Our relationship went on for a year and a half. I was 18+ by then. I gave her the best time of her life and even though we apart now she still keeps a contact with me. I know she was in deep love with me. And I was too.
Then ofcourse I told u guys b4 as well that she moved to U.S. We wanted to keep the long distance relationship but it didn’t workout. Our timing was different. While I was in college she was sleeping and by the time shes up I woud be sleeping. So we had to breakup. By now I had changed completely. Maybe undergone complete metamorphosis. I worked on who I was and I felt great bout my body, my health, my personality. But deep down I was a little lonely. Then I met this guy. He used to bug me at first (my bf now) and I used to get irritated. I met him online. But as I talked to him I found him like an angel. SO different from other guys. U know we all think of a perfect partner? Mayb he was too close to that. All what I used to dream off. But ofcourse I didn’t want to fall in love with him. He was a “man” again and i was scared. But his personality was soo charming that he made me love him. He was so sweet that I kind of just fell for him. Now im 19 and have him in my life and im VERY happy. And I don’t want to lose him..
He finds me the way I find him too.
And lol now I have alevel exams. They are starting on 15th and im freaking out. But well preparation is good.
Takecare all
-feeling very light now thanks ppal
Reply 14
I don't have any advice but I'd just like to say that was a fascinating story! It's got it all!
Reply 15
I think you are a truly nice person with great sensitivity to others, and I really hope this works out for you. I can't begin to understand how difficult it is to be gay and Muslim, but I can guess. You're obviously very sure of who you are, which is great, and your boyfriend sounds great as well, but I really think you should just tell him the truth about your nationality. Would it really make him hate you, just because of what country you were born in? Everyone is different, and just because you're from a certain country doesn't make you a certain kind of person - you're still you, and he should respect that. Maybe when you tell him your real nationality, it would help you to explain why you were worried about telling him before - I'm sure he'd understand then.
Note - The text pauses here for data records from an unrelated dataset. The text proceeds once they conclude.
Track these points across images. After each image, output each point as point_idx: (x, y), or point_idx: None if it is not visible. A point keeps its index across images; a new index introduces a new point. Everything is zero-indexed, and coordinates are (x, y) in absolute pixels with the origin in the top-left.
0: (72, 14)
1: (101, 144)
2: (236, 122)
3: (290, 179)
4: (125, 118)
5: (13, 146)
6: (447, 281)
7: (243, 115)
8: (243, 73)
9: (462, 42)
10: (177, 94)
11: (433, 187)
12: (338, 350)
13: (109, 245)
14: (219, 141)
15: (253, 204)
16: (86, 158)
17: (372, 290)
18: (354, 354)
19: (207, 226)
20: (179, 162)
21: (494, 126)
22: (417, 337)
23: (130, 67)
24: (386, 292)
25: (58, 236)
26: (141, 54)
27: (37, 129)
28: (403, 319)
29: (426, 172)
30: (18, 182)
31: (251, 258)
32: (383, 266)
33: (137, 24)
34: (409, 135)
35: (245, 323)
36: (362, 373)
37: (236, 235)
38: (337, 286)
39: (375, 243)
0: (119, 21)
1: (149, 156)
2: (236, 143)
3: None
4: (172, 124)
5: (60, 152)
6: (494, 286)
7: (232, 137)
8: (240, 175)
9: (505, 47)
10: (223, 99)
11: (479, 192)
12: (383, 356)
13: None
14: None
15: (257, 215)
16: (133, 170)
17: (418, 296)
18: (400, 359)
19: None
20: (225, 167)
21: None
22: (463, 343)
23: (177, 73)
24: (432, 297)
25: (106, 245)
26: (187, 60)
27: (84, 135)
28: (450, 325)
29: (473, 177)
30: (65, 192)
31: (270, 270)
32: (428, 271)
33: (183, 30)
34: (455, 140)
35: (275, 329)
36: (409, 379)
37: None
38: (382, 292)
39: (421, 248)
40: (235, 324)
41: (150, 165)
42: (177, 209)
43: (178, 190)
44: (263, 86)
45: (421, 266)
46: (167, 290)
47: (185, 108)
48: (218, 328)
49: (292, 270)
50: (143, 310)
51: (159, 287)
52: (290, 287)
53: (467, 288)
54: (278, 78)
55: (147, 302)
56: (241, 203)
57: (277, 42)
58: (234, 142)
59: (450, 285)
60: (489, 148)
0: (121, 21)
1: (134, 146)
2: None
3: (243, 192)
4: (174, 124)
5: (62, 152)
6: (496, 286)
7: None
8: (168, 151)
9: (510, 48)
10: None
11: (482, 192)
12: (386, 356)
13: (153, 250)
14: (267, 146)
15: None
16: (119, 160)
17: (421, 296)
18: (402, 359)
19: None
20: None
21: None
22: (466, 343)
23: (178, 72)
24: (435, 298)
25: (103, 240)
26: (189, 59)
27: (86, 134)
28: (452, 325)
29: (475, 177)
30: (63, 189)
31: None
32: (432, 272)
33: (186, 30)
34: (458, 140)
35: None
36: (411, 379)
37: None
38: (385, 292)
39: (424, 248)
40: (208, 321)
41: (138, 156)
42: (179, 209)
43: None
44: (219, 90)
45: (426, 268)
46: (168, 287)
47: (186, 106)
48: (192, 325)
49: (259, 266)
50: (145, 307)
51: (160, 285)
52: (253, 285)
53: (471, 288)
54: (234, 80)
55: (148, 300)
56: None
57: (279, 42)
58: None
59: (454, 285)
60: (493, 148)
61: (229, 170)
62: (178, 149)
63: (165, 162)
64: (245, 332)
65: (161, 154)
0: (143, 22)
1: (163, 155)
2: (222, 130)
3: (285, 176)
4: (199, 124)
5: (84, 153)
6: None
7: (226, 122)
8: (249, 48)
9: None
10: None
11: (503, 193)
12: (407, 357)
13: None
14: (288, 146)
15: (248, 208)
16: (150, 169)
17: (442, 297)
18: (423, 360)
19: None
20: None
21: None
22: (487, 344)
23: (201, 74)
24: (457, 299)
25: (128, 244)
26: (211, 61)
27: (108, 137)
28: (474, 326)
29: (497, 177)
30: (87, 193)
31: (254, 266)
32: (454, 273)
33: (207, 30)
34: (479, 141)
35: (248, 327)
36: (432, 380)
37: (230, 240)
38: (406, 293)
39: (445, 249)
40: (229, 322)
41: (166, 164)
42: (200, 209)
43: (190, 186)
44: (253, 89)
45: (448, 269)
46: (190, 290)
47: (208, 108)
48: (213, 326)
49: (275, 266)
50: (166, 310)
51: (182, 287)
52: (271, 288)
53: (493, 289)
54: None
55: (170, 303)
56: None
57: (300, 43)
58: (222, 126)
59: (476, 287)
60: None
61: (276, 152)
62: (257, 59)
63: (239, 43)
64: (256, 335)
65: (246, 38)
Good luck with everything, A-levels and all :smile:

x
Reply 16
Wow. What a story. I wish you the best of luck. :smile: Have you and your bf considered moving to another country where you'd be more accepted? Or is he bi as well and also willing to marry a girl instead someday?
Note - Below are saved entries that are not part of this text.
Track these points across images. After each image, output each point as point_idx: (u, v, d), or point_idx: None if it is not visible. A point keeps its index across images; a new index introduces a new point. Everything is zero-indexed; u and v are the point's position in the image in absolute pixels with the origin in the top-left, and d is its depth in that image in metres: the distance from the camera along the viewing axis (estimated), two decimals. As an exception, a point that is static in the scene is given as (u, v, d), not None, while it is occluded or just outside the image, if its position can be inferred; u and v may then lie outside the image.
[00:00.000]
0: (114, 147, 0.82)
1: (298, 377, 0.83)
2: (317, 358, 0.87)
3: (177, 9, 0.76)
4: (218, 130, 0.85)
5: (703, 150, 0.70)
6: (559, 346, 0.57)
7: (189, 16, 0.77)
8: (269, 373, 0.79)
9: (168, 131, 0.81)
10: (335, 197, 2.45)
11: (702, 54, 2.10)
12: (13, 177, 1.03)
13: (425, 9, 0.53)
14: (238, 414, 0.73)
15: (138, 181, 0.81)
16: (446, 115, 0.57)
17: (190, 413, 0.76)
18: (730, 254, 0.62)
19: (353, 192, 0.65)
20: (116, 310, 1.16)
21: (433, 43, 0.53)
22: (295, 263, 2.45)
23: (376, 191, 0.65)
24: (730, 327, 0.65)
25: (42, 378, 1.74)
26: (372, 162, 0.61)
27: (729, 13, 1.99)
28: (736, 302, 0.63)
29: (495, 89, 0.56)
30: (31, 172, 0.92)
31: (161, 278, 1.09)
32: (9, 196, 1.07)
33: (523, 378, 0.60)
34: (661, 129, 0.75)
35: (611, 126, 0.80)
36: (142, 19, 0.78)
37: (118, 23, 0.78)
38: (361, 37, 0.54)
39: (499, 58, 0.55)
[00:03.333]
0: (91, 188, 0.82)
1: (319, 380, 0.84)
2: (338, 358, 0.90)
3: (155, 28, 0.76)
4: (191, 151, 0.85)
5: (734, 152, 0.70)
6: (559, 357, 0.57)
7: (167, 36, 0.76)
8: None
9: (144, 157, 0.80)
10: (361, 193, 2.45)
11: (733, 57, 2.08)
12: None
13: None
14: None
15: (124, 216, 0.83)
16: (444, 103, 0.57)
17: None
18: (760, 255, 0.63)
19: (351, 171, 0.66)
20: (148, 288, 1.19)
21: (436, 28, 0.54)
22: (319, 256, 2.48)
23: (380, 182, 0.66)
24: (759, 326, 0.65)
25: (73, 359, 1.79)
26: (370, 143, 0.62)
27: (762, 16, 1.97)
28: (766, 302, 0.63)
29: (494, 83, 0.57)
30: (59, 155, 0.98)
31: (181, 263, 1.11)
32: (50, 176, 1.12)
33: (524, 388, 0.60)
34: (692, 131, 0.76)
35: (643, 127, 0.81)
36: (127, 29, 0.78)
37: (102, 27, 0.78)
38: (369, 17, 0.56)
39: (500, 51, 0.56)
(For some reason I'm having visions of an Islamic Brokeback Mountain...)
Hel

(For some reason I'm having visions of an Islamic Brokeback Mountain...)


Me too!!
u "defend" ur right to be gay when no1 threatens it. You do not need to apolagise to straight guys or explain urself to them, i suspect u r still trying to convince urself. sorry its jus the impression u gave by being a bit over defensive about ur sexuality. with regards to ur experiences as a child i doubt ne1 on tsr has the capacity to deal with that. but one thing i can say is letting ur nationality get in the way of what seems to be the one saviour in ur life is very silly - dont do it. If u dont agree with ur religion screw it, simple as that. i think uve had a hard enough time without prejudiced people dictating what u do. remember u cant be everything, good muslim, arab, gay etc if uve found some1 that ur really happy with thats a lot more than most people, dont let it go, and good luck to you
Reply 19
That is a moving story.

I have no advice but wish you good luck, whichever path you take, I can only imagine how hard it would be.